他一把抓住人的胳膊拽了起来,然后摸到了那人滚烫的手腕,他顿时感觉到不对劲,薅着人额头摸了摸,手掌下的额头温度高到吓人。
“傅洛?”叶容殊担忧的喊了一声,然后他看到傅洛快闭上的眼睛又睁开了后,他松了一口气。
傅洛听见了叶容殊的呼唤声,他抬起头,眼前模糊,在一阵白光中,他闭了闭眼,缓解漫上来的眩晕感,感觉好一些后才重新睁开。

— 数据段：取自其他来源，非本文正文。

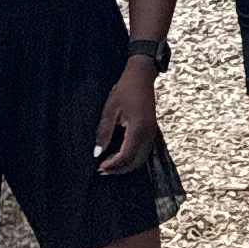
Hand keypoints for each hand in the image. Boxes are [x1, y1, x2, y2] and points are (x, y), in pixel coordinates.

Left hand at [91, 58, 158, 177]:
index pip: (125, 156)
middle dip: (118, 169)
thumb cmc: (125, 90)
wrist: (141, 77)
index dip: (112, 165)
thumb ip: (104, 133)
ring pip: (140, 159)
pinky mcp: (150, 131)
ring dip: (124, 165)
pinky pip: (142, 151)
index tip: (98, 166)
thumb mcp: (110, 110)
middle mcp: (148, 135)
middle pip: (135, 162)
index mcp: (138, 129)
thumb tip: (97, 153)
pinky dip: (130, 157)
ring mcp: (151, 134)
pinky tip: (117, 154)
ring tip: (107, 163)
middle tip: (101, 170)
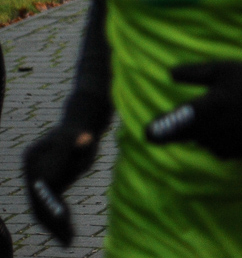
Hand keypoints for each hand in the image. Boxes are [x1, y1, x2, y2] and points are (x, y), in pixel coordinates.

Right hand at [24, 124, 99, 244]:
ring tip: (69, 242)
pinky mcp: (45, 183)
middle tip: (68, 241)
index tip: (64, 220)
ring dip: (54, 226)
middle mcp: (29, 171)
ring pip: (40, 208)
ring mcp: (35, 178)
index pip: (39, 190)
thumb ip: (82, 143)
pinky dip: (57, 217)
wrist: (79, 124)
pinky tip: (69, 231)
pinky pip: (48, 204)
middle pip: (36, 203)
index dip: (50, 207)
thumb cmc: (84, 131)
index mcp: (34, 159)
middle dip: (52, 224)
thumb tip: (86, 140)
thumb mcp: (84, 136)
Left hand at [146, 59, 241, 159]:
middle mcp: (216, 127)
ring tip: (211, 121)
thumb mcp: (224, 69)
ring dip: (201, 135)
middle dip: (178, 132)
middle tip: (176, 126)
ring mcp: (229, 141)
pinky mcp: (241, 149)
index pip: (176, 122)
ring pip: (204, 144)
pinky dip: (219, 143)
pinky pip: (221, 151)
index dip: (159, 129)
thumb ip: (194, 73)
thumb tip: (169, 72)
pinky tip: (226, 131)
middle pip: (187, 137)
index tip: (146, 133)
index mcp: (210, 106)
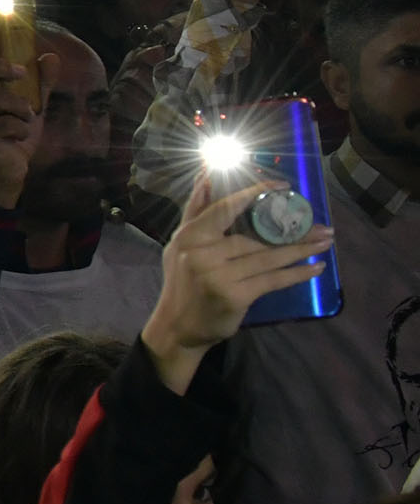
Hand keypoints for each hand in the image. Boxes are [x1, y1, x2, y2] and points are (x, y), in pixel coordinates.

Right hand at [0, 54, 39, 209]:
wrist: (8, 172)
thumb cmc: (14, 138)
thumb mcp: (33, 107)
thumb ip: (41, 84)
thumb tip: (50, 57)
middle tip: (21, 70)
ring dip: (19, 106)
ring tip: (28, 117)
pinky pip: (5, 124)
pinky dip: (20, 129)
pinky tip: (20, 136)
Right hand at [143, 170, 331, 371]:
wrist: (177, 326)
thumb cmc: (183, 281)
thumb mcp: (181, 244)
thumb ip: (196, 212)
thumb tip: (206, 177)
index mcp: (190, 235)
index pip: (226, 208)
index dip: (255, 194)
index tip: (283, 186)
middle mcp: (202, 253)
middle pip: (255, 237)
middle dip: (292, 231)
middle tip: (322, 225)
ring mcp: (219, 275)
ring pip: (268, 257)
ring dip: (301, 250)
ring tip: (326, 242)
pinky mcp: (235, 296)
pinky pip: (272, 280)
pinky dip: (296, 274)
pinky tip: (315, 268)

“没事了!”傅洛声音虚浮,“我在皇城租了一座宅子,叶容殊,我们回家!”
说完了这句话,他眼神已然阖上。
听到“回家”两个字,叶容殊心头一跳,但此刻傅洛已经失去了意识,叶容殊只好一把将他负到背上,背上人就往宫墙外走去。
他们虽然暂时不能够出城,但是在城内还是可以走动的。
此刻的叶容姝却并没有心上人在背上的愉悦感,他担忧的时不时的回头。
“叶容姝。”傅洛忍了忍,道,“我没事!”
自从上次说开之后,叶容姝对他就好像是一个瓷娃娃似的,感觉一掉在地上就摔碎了。
他真的没有那么脆弱,叶容殊这样子会让他有一种错觉,他就是那个一碰就碎的玻璃盖子。
叶容殊听到他的话之后,却皱了皱眉头,开口斥责,“上次在曲兰禁,你也是这样说的,当天就躺在床上无法动弹,我守了你一天一夜。”

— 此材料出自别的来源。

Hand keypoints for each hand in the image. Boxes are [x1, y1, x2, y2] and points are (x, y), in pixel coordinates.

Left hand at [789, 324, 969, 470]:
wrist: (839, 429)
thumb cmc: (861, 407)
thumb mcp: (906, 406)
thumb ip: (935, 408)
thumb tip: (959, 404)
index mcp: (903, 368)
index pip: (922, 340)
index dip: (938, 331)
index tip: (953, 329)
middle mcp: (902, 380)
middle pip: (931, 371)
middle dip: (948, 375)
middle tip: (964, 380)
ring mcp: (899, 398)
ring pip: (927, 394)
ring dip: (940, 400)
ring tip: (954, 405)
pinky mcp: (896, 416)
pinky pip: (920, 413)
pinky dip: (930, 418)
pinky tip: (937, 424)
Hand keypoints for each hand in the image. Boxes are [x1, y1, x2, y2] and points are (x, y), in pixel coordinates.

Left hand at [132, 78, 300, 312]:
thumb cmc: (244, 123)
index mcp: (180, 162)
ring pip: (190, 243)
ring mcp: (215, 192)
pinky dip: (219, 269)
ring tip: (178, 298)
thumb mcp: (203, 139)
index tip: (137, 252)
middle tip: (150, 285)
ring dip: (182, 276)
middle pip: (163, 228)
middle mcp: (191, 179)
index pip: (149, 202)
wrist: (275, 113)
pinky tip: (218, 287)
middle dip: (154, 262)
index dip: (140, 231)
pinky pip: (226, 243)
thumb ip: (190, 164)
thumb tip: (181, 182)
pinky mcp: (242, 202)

傅洛:“……”,他那是一时冲动,然后多喝了点凉水,他在现代都是这么过来的,小感冒而已,怎么到这里就高烧不止他也不清楚。
“就那一次是意外!”傅洛无奈,“你至于记到现在吗?”
或许是头痛得他有些不清醒,他说了他一直想说,却没有说出来的话。
他的确也有些坚持不住了,他半睁着眼睛,说,“要是我不在了,你记得好好吃饭!”
“不会!”叶容殊声音坚决,不知道是在说傅洛不会死,还是说他不会不在。
傅洛笑了笑,无奈的说,“骗你的!”
他声音低弱下来,“我想看着你好好回到曲兰禁,叶容殊,你要好好活着!”
“我睡会,到了院子再喊我!”
说完这话之后,傅洛头就抵着他的后背不动了。
听着身后传来的微弱呼吸声,叶容殊加快了脚步。
傅洛所置办的院子离宫里面并没有多远,在穿过一条小巷子之后,叶容殊就火速将人放在了床上,请了大夫。

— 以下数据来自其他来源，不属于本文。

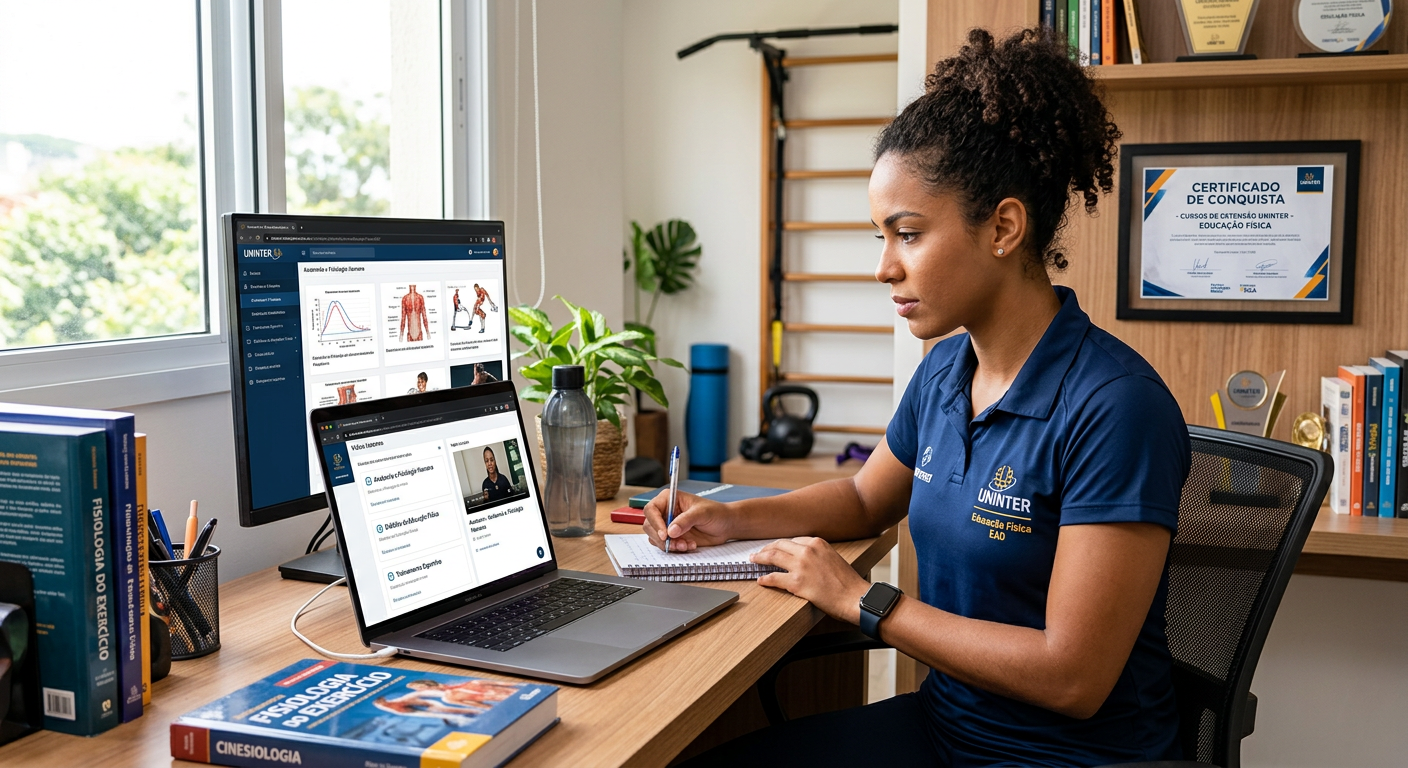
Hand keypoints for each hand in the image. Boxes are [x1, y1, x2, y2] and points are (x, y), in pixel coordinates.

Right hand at [642, 492, 732, 550]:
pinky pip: (665, 546)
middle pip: (650, 526)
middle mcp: (665, 512)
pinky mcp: (673, 538)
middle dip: (662, 538)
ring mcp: (668, 526)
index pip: (651, 509)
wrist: (725, 525)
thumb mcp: (702, 513)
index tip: (665, 534)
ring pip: (656, 538)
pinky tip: (689, 545)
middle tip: (676, 543)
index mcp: (669, 499)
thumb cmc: (716, 512)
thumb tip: (671, 531)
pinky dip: (675, 549)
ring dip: (669, 545)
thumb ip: (686, 520)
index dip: (655, 522)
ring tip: (686, 545)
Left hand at [751, 538, 869, 623]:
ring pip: (773, 557)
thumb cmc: (848, 583)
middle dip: (767, 548)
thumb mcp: (834, 559)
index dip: (781, 545)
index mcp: (818, 543)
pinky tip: (760, 580)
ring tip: (754, 560)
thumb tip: (807, 561)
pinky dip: (765, 579)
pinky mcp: (796, 583)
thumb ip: (819, 556)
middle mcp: (808, 550)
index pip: (793, 540)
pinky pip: (774, 578)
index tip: (775, 548)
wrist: (855, 597)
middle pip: (780, 545)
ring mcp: (801, 566)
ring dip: (760, 558)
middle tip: (759, 553)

在他紧张的盯着傅洛,来会诊的大夫终于把好了脉,他摸了一把白得像雪的胡子,训斥,“胡闹,仗着年轻就乱来,那等虎狼之药可以随便吃吗?”
听到这里,叶容殊皱了皱眉,“他吃了什么?”
大夫:“一种能让人精神看起来很好,但是却能驻空病人的虎狼之药。”
叶容殊气得有些牙痒,他问,“现在那药对他的身体产生了什么影响?”
大夫叹了口气,于是叶容殊紧张了起来。
他开口,“还有救吗?”
大夫:“幸好他并没有吃多少,如果以后不服用的话,那就没什么大问题,但这几天他的身体会很虚弱,也易高热,若是高热起来,按照我给你的方子煎一副药给他灌下去就好!”
叶容殊:“……”。
说实话,刚才大夫叹气的那一瞬间,叶容殊连去太医院请太医的想法都冒出来了。